Blue Cross Blue Shield's specific coverage criteria for arni entresto are defined in its own published medical/coverage policy and the FDA-approved prescribing label. A successful appeal documents that your medical records satisfy each criterion those sources list — confirmed diagnosis, any required prior treatments (with dates and outcomes), and clinical severity. If the exact criteria weren't included with your denial, request them in writing; your appeal then maps each requirement to the matching fact in your chart.

## Why BCBS Denied Entresto as "Not FDA-Approved" — and Why This Is Almost Certainly Wrong

Entresto (sacubitril/valsartan) has held FDA approval since 2015 and has an additional approved indication added subsequently. A "not FDA-approved" denial for Entresto in an on-label use is one of the most straightforwardly rebuttable denial types, because the FDA approval is a public, verifiable fact. This denial most commonly reflects one of three errors: (1) a coding mistake on the claim, (2) the use being for an indication not yet in BCBS's medical policy even though the FDA has approved it, or (3) an outdated BCBS medical policy that has not been updated to reflect the current FDA label.

## Why This Is Appealable

FDA approval status is not a matter of clinical judgment — it is documented in the FDA-approved prescribing information, available publicly on DailyMed. If the use is on-label, the denial has no factual basis and should be reversed on internal appeal with minimal documentation. If the use is for a newer FDA-approved indication not yet in BCBS's policy, the appeal should present the FDA approval alongside the current prescribing information and request that BCBS apply the current label rather than an outdated policy.

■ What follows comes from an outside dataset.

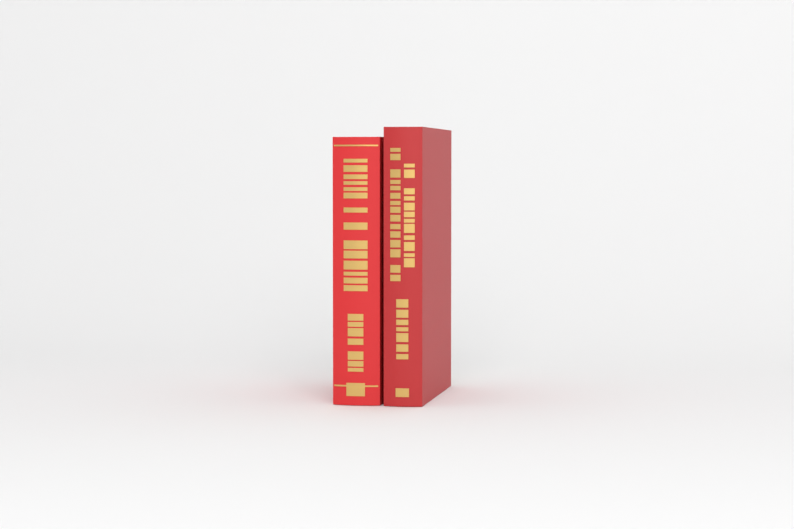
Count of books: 2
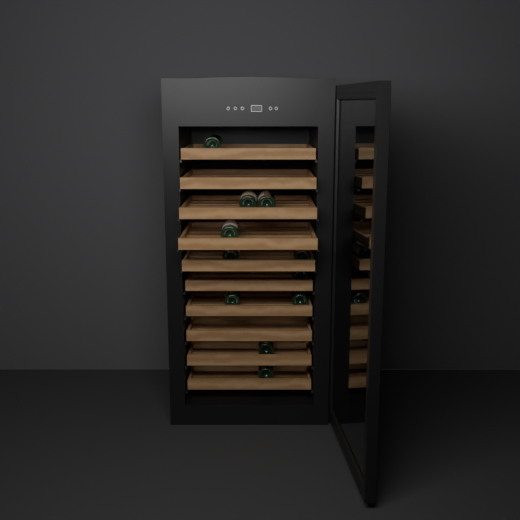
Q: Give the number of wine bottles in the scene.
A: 11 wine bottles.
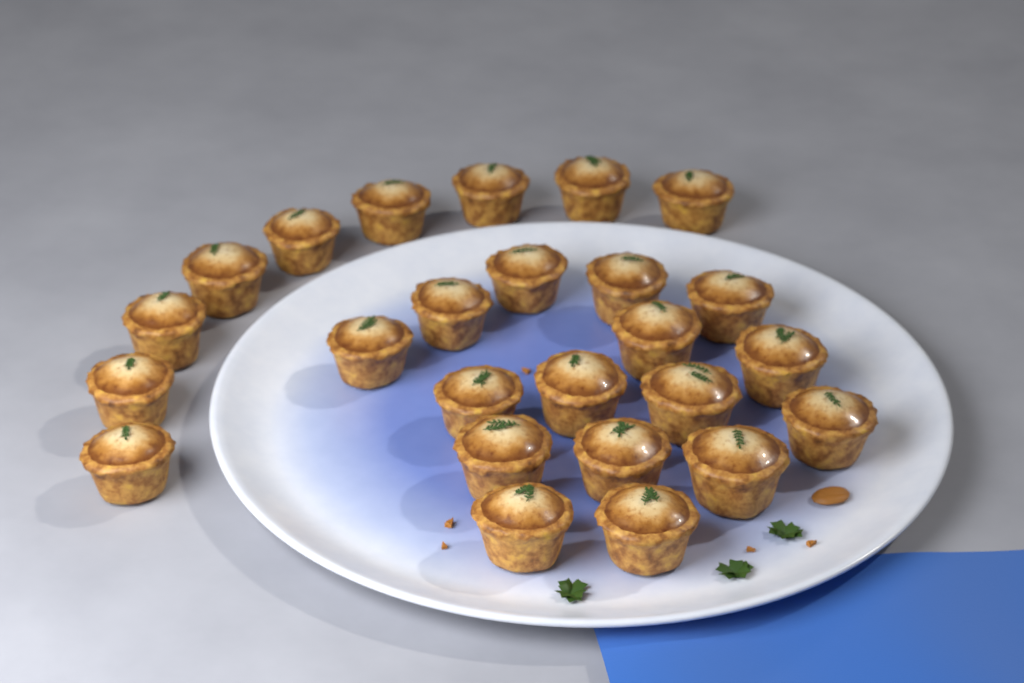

## Federal Appeal Framework

• Internal appeal: File within the deadline on the denial letter. Attach a printed copy of the current FDA-approved prescribing information (from DailyMed) and a brief prescriber letter confirming on-label use. This is often resolved at Level 1.
• ACA §2719 external review: Available if the internal appeal fails. IRO reviewers will have no difficulty recognizing an FDA-approved therapy. Window is approximately four months from the final internal denial.
• Expedited review: Available for urgent cardiac situations.
• ERISA §503: Requires BCBS to disclose the specific provision of its policy used to deny, and to conduct a full-and-fair review. If the policy is outdated relative to the FDA label, that discrepancy should be raised explicitly.

## What to Gather

• FDA prescribing information: Print the current full prescribing information from DailyMed (dailymed.nlm.nih.gov) showing the approved indication(s) and approval date.
• Claim and coding review: Confirm with the prescribing provider's billing office that the diagnosis code and procedure/drug code on the claim accurately reflect the FDA-labeled indication.
• Prescriber cover letter: A brief letter from the treating cardiologist confirming that Entresto was prescribed within its FDA-approved indication.
• BCBS policy copy: Obtain BCBS's current medical policy for Entresto to identify whether the policy language is inconsistent with the current FDA label.

## Criteria-Mapping Structure

In the appeal letter, quote the specific "not FDA-approved" language from the denial notice, then directly refute it by citing the FDA approval date and indication from the prescribing information. If BCBS's policy appears outdated, state that explicitly and ask the reviewer to apply the current FDA label.